Original Score | Score after BQSR recalibration |
---|---|
1-6 | unchanged |
7-12 | 10 |
13-22 | 20 |
22-infinity | 30 |
Important Notes
- Runtime parameters are optimized for Broad's Google Cloud Platform implementation.
- For help running workflows on the Google Cloud Platform or locally please view the following tutorial (How to) Execute Workflows from the gatk-workflows Git Organization.

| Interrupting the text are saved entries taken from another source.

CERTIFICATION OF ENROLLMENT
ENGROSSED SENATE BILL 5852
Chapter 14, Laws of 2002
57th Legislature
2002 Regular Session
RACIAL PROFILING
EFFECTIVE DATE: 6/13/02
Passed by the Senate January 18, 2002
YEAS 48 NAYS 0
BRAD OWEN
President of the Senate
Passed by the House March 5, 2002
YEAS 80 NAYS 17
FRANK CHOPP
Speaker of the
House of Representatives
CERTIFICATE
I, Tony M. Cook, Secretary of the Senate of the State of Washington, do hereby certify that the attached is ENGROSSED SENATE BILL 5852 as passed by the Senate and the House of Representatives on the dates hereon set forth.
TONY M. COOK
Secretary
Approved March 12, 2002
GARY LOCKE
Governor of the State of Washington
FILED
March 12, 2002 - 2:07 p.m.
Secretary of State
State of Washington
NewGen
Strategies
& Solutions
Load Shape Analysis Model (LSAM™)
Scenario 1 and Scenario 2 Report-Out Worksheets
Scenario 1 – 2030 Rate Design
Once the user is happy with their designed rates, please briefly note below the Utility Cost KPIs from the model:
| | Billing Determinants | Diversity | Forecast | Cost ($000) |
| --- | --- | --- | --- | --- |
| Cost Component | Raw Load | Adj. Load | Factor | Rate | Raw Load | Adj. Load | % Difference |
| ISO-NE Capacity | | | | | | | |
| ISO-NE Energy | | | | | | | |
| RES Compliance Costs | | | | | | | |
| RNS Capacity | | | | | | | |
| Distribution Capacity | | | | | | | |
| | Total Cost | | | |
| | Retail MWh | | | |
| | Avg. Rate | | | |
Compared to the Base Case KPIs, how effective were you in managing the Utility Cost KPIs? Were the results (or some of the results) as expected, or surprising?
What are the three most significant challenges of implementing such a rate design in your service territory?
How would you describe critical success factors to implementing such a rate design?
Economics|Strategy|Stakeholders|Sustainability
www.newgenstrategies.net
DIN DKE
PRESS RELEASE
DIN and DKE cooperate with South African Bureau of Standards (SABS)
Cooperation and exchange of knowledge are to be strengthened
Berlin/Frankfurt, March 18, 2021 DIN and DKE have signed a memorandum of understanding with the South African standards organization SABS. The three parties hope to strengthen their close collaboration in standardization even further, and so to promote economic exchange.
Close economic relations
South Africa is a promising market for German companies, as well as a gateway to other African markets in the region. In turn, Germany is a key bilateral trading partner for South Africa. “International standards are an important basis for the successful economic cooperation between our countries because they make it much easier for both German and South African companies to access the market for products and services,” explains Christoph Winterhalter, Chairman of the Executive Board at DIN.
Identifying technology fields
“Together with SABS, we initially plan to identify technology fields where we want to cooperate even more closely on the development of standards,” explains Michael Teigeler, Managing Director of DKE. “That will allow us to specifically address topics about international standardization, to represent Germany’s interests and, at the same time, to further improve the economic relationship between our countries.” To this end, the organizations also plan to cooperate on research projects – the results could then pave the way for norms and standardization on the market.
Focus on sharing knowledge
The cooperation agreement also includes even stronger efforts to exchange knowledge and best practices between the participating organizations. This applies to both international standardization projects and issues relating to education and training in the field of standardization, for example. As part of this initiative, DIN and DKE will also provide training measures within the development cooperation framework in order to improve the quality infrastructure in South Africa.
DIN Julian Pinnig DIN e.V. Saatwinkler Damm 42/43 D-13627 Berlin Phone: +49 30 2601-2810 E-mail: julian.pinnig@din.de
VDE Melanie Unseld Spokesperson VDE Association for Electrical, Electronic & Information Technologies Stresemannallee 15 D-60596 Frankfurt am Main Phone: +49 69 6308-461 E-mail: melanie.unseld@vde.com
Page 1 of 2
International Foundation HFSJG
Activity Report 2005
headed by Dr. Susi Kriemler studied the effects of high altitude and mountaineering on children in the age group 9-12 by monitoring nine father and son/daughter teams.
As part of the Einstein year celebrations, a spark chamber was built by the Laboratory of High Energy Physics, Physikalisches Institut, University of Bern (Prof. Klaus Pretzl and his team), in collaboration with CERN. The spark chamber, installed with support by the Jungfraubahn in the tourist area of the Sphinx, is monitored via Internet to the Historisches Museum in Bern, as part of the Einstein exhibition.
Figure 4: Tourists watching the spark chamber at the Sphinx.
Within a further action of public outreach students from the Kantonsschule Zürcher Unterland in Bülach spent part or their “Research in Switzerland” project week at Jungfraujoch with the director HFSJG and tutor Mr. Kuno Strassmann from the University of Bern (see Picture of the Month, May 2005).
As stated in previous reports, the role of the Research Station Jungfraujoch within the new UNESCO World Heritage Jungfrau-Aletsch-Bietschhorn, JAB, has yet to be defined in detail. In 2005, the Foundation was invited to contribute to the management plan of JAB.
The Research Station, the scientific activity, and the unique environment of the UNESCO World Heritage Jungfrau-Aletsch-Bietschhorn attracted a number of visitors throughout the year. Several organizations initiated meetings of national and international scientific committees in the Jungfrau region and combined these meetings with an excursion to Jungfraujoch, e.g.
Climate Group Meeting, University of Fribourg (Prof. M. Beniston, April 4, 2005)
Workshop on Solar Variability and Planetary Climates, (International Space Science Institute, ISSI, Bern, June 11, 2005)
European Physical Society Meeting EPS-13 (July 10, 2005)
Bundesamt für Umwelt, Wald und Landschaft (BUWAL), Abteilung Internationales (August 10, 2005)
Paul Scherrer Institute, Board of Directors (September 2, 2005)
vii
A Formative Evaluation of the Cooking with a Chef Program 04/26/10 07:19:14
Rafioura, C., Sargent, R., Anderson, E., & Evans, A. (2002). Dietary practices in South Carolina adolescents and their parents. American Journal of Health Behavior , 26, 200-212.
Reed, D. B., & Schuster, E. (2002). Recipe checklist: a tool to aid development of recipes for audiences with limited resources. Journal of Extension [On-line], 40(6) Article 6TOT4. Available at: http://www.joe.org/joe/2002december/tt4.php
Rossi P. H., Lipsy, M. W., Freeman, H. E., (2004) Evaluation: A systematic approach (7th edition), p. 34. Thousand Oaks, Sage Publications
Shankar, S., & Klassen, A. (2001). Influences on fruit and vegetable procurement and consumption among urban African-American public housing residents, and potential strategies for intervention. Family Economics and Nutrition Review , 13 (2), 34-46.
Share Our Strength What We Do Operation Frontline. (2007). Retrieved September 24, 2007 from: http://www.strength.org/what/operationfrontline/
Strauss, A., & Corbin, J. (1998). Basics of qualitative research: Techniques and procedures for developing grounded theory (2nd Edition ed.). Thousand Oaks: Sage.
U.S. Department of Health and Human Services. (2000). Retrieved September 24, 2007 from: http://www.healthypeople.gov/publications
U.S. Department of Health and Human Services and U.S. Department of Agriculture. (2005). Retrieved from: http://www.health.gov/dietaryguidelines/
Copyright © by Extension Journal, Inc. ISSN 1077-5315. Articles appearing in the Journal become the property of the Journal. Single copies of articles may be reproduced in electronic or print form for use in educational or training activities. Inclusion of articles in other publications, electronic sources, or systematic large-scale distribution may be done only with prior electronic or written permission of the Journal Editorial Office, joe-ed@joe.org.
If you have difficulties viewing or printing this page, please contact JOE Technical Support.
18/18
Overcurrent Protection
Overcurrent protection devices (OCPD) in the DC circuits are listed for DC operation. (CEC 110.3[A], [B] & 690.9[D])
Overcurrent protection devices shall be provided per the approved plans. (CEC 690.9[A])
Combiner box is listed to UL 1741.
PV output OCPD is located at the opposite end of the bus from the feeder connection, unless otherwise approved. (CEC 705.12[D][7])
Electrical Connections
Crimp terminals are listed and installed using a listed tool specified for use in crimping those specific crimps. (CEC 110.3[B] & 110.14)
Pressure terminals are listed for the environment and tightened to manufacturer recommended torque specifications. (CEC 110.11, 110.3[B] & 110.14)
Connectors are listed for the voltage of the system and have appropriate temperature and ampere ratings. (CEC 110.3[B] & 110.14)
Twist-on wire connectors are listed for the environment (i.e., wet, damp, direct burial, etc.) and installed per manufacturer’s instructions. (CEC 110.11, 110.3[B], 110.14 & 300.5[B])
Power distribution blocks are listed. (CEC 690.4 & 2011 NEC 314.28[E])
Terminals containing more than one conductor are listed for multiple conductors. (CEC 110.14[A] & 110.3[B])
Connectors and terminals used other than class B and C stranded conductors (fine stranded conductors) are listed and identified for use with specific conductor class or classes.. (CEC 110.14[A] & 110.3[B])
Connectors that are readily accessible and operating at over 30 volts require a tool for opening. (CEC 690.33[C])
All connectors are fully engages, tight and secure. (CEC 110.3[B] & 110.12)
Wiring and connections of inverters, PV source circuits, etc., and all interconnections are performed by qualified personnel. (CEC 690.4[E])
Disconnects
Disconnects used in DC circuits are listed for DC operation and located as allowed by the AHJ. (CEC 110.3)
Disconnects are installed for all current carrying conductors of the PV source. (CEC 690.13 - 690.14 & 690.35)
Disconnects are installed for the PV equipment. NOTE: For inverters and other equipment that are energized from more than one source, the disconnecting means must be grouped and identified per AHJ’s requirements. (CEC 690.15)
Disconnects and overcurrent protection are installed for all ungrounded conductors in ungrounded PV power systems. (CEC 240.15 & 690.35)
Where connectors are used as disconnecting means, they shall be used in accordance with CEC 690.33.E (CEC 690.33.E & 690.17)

- Please visit the GATK Technical Documentation site for further documentation on our workflows and tools.
- You can access relevant reference and resource bundles in the GATK Resource Bundle.
Citing the Exome Germline Single Sample Pipeline
If you use the Exome Germline Single Sample Pipeline in your research, please consider citing our preprint:
Degatano, K.; Awdeh, A.; Dingman, W.; Grant, G.; Khajouei, F.; Kiernan, E.; Konwar, K.; Mathews, K.; Palis, K.; Petrillo, N.; Van der Auwera, G.; Wang, C.; Way, J.; Pipelines, W. WDL Analysis Research Pipelines: Cloud-Optimized Workflows for Biological Data Processing and Reproducible Analysis. Preprints 2024, 2024012131. https://doi.org/10.20944/preprints202401.2131.v1
Contact Us
This material is provided by the Data Science Platform group at the Broad Institute. Please direct any questions or concerns to one of our forum sites : GATK or Terra.
Licensing
Copyright Broad Institute, 2023 | BSD-3
The workflow script is released under the WDL open source code license (BSD-3) (full license text at https://github.com/broadinstitute/warp/blob/master/LICENSE). However, please note that the programs it calls may be subject to different licenses. Users are responsible for checking that they are authorized to run all programs before running this script.